■ **Data for analysis**:

- - - - -

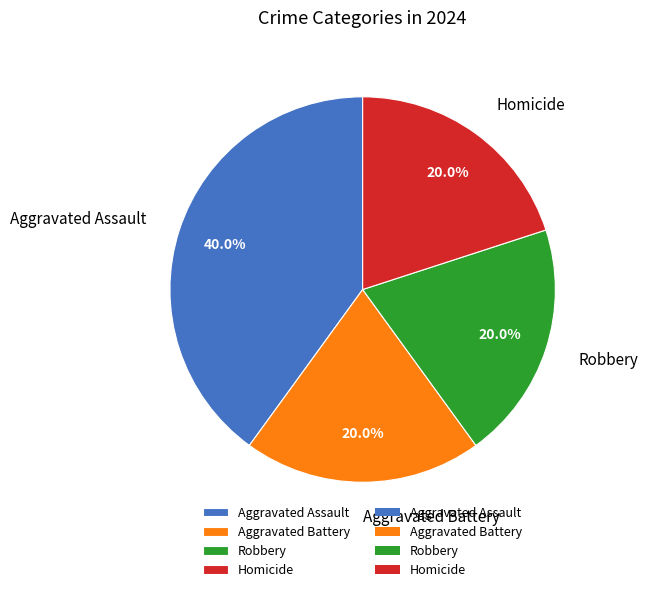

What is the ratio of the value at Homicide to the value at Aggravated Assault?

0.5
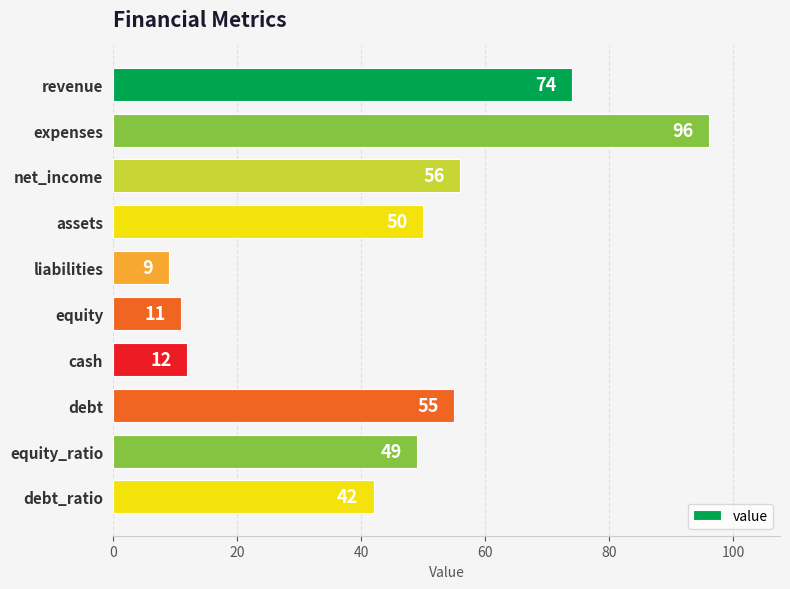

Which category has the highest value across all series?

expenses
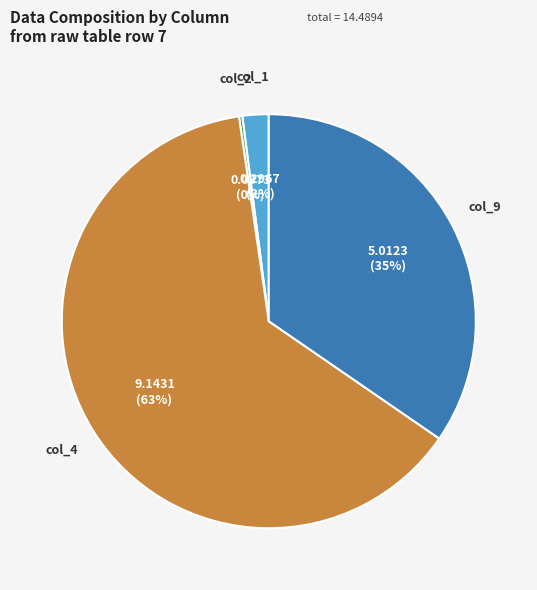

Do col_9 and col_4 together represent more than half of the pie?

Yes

- - - - -

Starting at the line that contains "Which category has" and ending at the end of the items, reproduce those lines with "pie" replaced by "donut chart" and everything else unchanged. Omit the pictures from your answer.

■ **Exercise solution**:
Which category has the highest value across all series?

expenses

Do col_9 and col_4 together represent more than half of the donut chart?

Yes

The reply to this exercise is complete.